#### QUESTIONS TO ANSWER
#1 According to the cPCA++ documentation, which mean is used to center the foreground and background covariance matrices?
#2 Write the next part of the cPCA++ documentation, picking up right after the last line of its usage listing.

Contrastive PCA++ (cPCA++) Performs Contrastive PCA++ (cPCA++) to find directions that capture variation enriched in a "foreground" dataset relative to a "background" dataset. This implementation follows the cPCA++ approach which directly solves the generalized eigenvalue problem Rf v = lambda Rb v, where Rf and Rb are the covariance matrices of the foreground and background data, centered using the background mean.

Contrastive PCA++ (cPCA++) Performs Contrastive PCA++ (cPCA++) to find directions that capture variation enriched in a "foreground" dataset relative to a "background" dataset. This implementation follows the cPCA++ approach which directly solves the generalized eigenvalue problem Rf v = lambda Rb v, where Rf and Rb are the covariance matrices of the foreground and background data, centered using the background mean.

Usage

cPCAplus(
  X_f,
  X_b,
  ncomp = NULL,
  center_background = TRUE,
  lambda = 0,
  method = c("geigen", "primme", "sdiag", "corpcor"),
  strategy = c("auto", "feature", "sample"),
  verbose = getOption("multivarious.verbose", TRUE),
  sample_rank = NULL,
  sample_oversample = 10L,
  ...

#### INFORMATION GIVEN

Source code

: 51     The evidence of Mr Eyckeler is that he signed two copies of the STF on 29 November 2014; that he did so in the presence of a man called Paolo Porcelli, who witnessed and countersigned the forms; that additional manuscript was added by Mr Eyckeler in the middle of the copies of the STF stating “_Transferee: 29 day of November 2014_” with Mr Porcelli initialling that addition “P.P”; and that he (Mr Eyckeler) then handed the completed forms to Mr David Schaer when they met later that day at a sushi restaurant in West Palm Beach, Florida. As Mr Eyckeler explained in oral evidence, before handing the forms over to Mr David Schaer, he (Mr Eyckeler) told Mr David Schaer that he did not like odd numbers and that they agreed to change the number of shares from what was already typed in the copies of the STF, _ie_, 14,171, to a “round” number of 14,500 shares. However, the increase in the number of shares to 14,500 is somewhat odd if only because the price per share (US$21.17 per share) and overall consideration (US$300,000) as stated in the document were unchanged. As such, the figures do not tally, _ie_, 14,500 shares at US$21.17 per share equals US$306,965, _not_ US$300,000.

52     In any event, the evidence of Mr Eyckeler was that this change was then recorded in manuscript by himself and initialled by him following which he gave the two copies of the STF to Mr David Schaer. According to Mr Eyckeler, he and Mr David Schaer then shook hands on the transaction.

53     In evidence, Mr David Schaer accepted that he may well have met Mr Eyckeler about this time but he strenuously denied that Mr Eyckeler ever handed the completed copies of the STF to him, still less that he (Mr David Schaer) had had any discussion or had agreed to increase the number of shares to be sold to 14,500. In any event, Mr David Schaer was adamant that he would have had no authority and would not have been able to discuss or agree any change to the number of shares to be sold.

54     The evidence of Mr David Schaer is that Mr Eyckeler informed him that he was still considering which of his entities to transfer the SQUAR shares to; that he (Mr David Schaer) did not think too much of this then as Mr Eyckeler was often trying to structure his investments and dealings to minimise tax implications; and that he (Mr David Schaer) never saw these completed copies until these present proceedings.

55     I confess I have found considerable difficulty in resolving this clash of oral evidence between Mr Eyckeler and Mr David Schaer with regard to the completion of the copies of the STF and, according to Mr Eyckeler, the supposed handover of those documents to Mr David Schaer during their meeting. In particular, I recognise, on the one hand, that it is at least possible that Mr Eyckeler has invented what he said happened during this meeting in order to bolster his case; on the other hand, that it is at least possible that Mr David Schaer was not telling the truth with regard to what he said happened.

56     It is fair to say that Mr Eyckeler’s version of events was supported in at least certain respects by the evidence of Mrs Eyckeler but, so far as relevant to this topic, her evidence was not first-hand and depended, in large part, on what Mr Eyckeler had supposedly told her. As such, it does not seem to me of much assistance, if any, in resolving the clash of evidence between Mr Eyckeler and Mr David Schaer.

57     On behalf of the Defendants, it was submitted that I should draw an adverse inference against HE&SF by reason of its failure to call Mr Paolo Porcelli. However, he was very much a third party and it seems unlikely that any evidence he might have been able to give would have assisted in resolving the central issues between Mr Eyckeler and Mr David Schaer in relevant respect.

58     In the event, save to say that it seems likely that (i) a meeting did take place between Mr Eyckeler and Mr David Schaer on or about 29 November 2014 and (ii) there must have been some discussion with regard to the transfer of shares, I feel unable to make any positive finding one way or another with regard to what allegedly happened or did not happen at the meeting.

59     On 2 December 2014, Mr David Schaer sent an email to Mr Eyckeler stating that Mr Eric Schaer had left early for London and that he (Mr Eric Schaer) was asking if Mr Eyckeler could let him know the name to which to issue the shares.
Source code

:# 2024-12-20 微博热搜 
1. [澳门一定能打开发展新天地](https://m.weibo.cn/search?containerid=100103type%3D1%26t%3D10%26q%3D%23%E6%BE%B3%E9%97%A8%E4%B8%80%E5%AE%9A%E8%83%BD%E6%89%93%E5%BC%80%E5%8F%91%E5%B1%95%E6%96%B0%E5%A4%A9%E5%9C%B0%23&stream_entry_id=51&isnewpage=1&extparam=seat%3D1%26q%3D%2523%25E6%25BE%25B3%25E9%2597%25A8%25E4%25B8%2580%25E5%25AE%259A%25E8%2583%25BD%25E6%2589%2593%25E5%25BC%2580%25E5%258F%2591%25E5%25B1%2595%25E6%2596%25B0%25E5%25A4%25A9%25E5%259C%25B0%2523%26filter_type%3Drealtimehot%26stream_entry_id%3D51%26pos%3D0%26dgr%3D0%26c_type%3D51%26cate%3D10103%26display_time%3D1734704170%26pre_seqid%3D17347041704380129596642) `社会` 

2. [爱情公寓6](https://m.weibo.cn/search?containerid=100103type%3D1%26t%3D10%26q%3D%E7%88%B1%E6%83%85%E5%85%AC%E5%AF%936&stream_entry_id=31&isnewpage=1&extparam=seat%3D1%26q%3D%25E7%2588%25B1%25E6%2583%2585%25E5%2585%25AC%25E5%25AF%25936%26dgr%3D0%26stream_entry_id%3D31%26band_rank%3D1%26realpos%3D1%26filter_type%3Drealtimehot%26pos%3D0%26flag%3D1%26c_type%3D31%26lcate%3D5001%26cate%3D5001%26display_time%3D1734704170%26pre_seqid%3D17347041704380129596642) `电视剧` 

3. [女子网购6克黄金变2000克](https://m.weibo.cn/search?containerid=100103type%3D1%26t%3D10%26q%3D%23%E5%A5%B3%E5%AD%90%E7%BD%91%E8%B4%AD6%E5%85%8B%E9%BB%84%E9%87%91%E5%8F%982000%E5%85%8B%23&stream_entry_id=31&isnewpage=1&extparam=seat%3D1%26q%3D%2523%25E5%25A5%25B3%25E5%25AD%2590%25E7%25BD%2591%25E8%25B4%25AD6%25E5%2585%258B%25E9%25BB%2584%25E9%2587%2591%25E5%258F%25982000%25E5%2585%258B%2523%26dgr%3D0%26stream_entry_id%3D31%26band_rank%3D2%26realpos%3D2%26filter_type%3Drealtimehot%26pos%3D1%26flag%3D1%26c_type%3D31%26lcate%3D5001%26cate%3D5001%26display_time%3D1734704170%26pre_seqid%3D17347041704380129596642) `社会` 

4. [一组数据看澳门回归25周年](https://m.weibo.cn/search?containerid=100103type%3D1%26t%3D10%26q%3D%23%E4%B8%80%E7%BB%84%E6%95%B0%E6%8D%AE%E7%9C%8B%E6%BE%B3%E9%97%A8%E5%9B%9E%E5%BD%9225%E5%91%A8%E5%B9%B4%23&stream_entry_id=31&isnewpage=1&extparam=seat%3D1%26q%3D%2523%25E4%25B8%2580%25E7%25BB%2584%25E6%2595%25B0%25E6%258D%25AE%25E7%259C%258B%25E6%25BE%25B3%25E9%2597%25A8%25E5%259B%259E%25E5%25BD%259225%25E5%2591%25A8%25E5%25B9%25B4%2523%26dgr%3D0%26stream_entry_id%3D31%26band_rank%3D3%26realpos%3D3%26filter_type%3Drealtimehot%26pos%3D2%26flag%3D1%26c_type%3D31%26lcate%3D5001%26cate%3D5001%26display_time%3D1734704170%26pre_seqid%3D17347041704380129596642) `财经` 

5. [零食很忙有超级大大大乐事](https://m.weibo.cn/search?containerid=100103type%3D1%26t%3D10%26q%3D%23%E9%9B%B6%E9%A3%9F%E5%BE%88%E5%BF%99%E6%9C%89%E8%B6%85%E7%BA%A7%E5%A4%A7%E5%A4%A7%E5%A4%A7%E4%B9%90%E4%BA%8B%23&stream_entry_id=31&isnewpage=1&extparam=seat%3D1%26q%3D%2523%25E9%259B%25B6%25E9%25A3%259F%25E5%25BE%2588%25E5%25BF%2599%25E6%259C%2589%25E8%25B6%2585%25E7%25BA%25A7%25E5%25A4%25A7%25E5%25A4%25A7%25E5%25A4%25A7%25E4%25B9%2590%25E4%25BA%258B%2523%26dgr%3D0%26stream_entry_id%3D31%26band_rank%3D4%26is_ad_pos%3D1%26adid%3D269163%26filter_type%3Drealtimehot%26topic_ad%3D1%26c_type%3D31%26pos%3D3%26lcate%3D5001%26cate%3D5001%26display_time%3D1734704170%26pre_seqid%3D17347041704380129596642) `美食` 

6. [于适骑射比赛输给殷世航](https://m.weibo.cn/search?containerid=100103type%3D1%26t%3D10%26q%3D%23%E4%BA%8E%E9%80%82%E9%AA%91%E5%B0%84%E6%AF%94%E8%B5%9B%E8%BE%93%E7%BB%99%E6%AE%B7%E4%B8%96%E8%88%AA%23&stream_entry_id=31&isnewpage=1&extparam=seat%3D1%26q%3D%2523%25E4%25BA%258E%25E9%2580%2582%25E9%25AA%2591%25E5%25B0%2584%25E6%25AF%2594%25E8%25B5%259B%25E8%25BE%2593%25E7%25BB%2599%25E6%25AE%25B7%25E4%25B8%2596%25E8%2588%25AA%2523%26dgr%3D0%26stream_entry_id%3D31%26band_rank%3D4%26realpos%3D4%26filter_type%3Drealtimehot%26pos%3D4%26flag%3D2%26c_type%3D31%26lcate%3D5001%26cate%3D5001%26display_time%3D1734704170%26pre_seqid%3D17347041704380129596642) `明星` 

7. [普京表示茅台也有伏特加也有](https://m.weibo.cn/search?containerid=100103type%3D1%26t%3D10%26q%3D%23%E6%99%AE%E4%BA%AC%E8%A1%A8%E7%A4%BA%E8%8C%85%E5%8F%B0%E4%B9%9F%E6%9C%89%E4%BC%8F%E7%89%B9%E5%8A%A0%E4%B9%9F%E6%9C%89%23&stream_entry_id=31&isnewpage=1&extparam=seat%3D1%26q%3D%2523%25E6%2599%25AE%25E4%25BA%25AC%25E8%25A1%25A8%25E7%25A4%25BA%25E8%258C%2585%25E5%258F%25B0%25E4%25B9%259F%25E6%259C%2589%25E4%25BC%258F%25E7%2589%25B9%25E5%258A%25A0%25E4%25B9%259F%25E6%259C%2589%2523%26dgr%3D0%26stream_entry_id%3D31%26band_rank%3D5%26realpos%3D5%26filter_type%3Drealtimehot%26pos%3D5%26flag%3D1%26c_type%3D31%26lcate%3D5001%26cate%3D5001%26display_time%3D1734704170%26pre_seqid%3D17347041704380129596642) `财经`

#### SET OF ANSWERS
#1 The background mean.

#2
)

Arguments

X_f

A numeric matrix representing the foreground dataset (samples x features).

X_b

A numeric matrix representing the background dataset (samples x features). X_f and X_b must have the same number of features (columns).

ncomp

Integer. The number of contrastive components to compute. Defaults to min(ncol(X_f), nrow(X_f), nrow(X_b)), and may be further capped by the effective background rank (especially under the sample-space strategy).

center_background

Logical. If TRUE (default), both X_f and X_b are centered using the column means of X_b. If FALSE, it assumes data is already appropriately centered.

lambda

Shrinkage intensity for covariance estimation (0 <= lambda <= 1). Defaults to 0 (no shrinkage). Uses corpcor::cov.shrink. Can help stabilize results if Rb is ill-conditioned or singular.

method

A character string specifying the primary computation method. Options include:

"geigen" (Default): Use geneig from the geigen package.
"primme": Use geneig with the PRIMME library backend (requires special geigen build).
"sdiag": Use geneig with a spectral decomposition method.
"corpcor": Use a corpcor-based whitening approach followed by standard PCA.

strategy

Controls the GEVD approach when method is not "corpcor". Options include:

"auto" (Default): Chooses based on dimensions (feature vs. sample space).
"feature": Forces direct computation via p x p covariance matrices.
"sample": Forces sample-space computation via SVD and a smaller GEVD (efficient for large p).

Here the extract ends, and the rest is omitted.